• What the exercise asks:
Return the lines below that carry the word "knowledge".
------------------------------
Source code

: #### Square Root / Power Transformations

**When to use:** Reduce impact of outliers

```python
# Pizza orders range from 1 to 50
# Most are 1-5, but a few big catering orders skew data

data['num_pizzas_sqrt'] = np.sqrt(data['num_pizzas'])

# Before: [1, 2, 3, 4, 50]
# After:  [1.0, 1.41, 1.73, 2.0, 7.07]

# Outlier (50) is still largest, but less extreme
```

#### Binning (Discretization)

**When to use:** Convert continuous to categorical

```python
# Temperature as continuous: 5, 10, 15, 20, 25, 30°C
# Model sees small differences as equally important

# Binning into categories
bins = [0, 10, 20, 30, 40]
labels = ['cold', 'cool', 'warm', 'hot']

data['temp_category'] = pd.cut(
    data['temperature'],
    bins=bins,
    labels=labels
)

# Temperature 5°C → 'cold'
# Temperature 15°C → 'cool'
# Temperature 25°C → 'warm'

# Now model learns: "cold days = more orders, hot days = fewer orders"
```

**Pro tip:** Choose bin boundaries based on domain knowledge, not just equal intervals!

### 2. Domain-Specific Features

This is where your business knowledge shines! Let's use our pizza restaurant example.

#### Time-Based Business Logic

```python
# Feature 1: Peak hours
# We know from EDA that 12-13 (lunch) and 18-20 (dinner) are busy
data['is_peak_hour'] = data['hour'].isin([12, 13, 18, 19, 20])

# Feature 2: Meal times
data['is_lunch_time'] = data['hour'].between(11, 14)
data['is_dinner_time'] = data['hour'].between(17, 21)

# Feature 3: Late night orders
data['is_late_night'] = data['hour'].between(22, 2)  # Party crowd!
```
------------------------------
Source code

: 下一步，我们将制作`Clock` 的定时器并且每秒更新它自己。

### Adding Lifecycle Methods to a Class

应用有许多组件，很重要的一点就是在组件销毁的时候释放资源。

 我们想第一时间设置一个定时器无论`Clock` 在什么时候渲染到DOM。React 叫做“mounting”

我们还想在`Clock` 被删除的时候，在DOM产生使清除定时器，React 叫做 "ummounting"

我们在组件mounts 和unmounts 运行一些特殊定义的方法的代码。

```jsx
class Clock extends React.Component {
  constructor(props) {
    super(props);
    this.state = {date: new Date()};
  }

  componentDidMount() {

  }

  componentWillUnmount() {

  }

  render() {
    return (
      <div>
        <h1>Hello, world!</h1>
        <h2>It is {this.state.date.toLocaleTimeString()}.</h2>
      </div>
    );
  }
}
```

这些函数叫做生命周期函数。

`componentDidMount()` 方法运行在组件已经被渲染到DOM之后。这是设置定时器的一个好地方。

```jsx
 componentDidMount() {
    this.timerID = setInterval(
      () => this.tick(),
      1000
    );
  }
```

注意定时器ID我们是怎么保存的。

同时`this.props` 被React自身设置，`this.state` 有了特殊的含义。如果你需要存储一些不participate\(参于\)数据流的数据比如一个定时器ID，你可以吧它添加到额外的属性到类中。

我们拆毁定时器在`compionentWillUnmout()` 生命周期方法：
------------------------------
• Solution to the problem:
**Pro tip:** Choose bin boundaries based on domain knowledge, not just equal intervals!
This is where your business knowledge shines! Let's use our pizza restaurant example.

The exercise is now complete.